L’attitude du groupe communiste républicain et citoyen est donc claire : notre question préalable est une question de principe. Elle n’est pas tournée vers tel ou tel gouvernement, puisque vingt ans de direction des affaires du pays sont en cause.

Notre attitude dépasse les querelles politiciennes du moment. Il s’agit d’alerter, certes, les parlementaires mais aussi,
au-delà, nos concitoyens sur la persévérance d’un mode de construction européenne tournant le dos aux aspirations démocratiques qui s’expriment avec une force croissante.

Cette motion porte sur l’ensemble du texte, que nous rejetons dans sa globalité.

Dans le cadre du débat, nous demanderons le retrait, par le dépôt d’amendements, des directives et dispositions dont le vote, sans débat réel au Parlement, nous apparaît le plus inacceptable.

Notre volonté est de favoriser la recherche de modalités nouvelles.

Monsieur le ministre, vous avez évoqué la possibilité d’évolutions institutionnelles. Nous nous inscrivons dans cette démarche qui permet la discussion des directives, dans le respect des prérogatives parlementaires, notamment du droit d’amendement. Nous sommes bien conscients de l’accumulation des textes, alors pourquoi ne pas réfléchir à l’utilisation d’une procédure de vote sans débat, voire de débat restreint, réservée à l’examen des transpositions de directives, garantissant à tout président de groupe la possibilité d’exiger un débat classique s’il juge la disposition importante ? Une telle procédure permettrait l’adoption en commission des directives sans enjeu particulier et le débat en séance publique des autres. Dans tous les cas, le droit d’amendement serait maintenu.

A l’Assemblée nationale, une adaptation de la procédure d’examen simplifiée pourrait être également étudiée. Des solutions existent ou peuvent être créées.

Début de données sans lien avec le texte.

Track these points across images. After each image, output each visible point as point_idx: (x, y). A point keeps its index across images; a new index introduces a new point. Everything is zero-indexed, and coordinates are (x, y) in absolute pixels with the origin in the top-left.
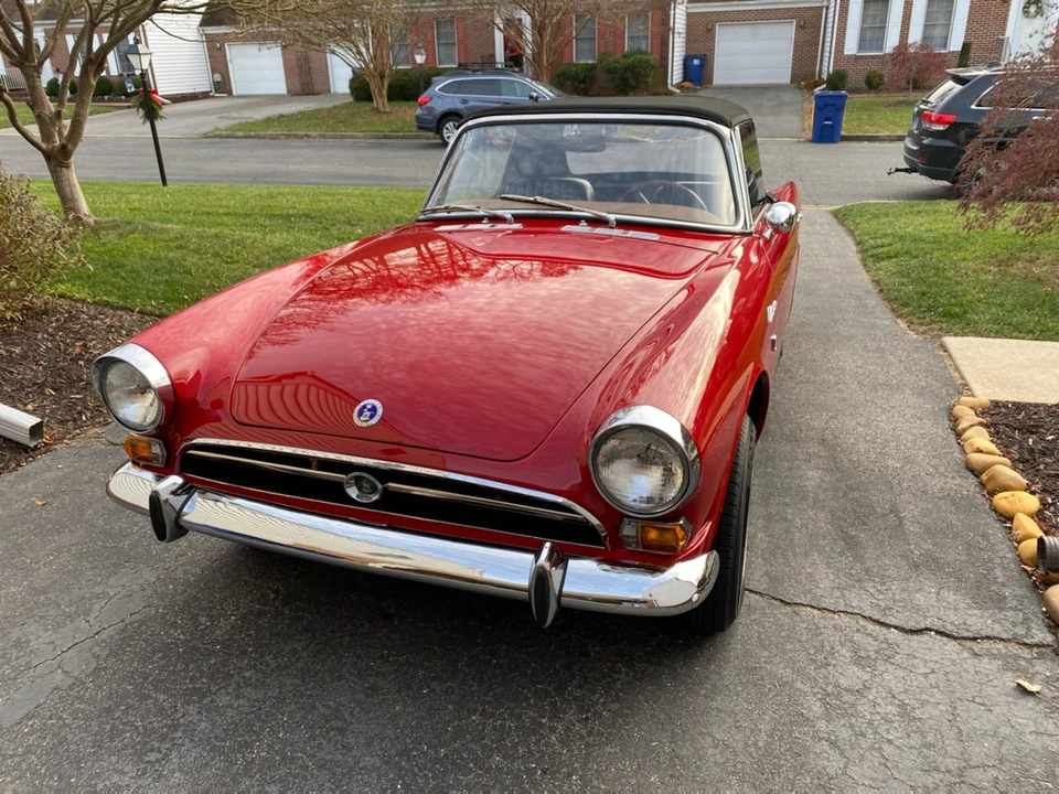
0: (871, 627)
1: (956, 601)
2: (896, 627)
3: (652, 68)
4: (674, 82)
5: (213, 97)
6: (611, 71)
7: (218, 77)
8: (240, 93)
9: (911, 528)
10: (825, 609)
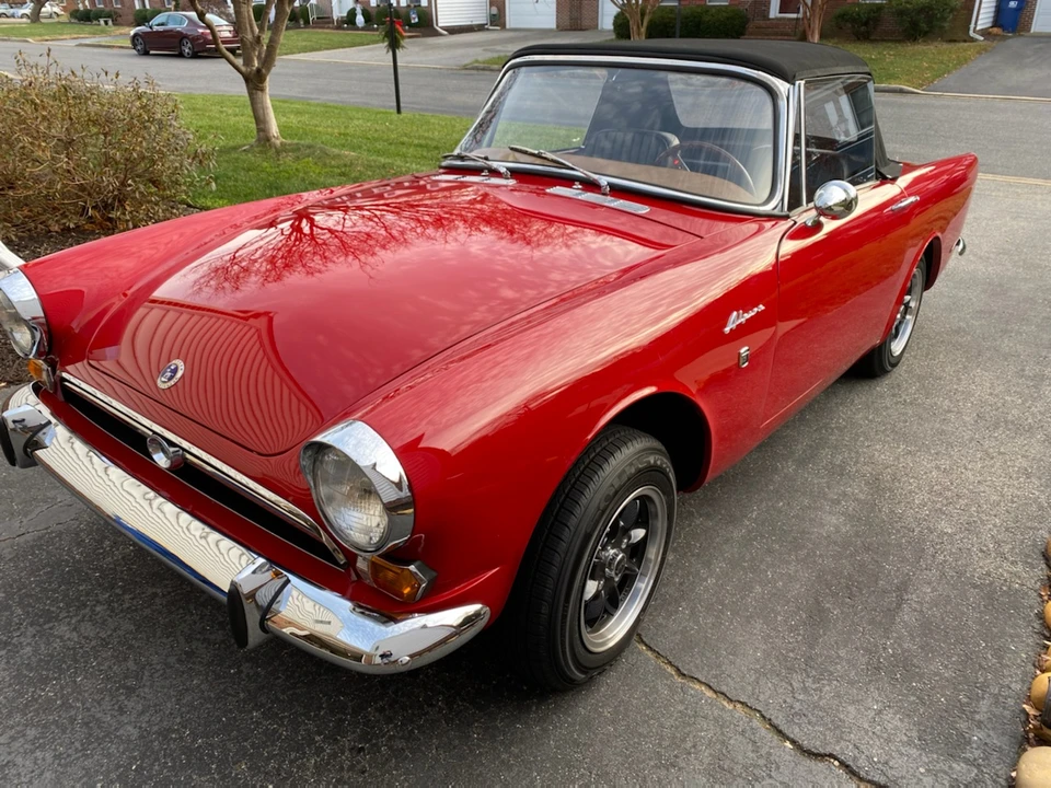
0: (764, 731)
1: (896, 728)
2: (793, 742)
3: (952, 10)
4: (978, 28)
5: (488, 29)
6: (901, 13)
7: (494, 10)
8: (513, 26)
9: (907, 616)
10: (722, 693)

Mais l’essentiel n’est pas là. Pour permettre la pleine association des parlements nationaux, l’Europe doit être mieux construite en amont. L’article 88-4 de la Constitution, qui donne le pouvoir au Parlement de prendre des résolutions doit être mieux utlisé. Mais le vote de résolution suffit-il ? Nous ne le pensons pas et nous estimons que les parlementaires nationaux doivent pouvoir mandater les ministres qui négocient au sein du Conseil. Cette proposition n’est pas irréaliste puisque des pays comme le Danemark, cité en exemple par M. Hoeffel, disposent d’un tel aménagement.

J’ai la conviction profonde que, pour permettre à l’Europe d’aller de l’avant, ce qui est mon souhait, il faut remettre sa construction sur pied.

C’est aux peuples, à leurs représentants, d’élaborer les normes en interaction avec les institutions européennes. Ce n’est certainement pas en confirmant de manière si flagrante le confinement du Parlement dans le rôle de chambre d’enregistrement de normes supraétatiques que l’Europe trouvera son nouveau souffle.

Afin de permettre à chacun de se positionner clairement sur le principe même de la pratique des ordonnances, je demanderai, avec mon groupe, un scrutin public sur la motion portant question préalable que je viens de présenter.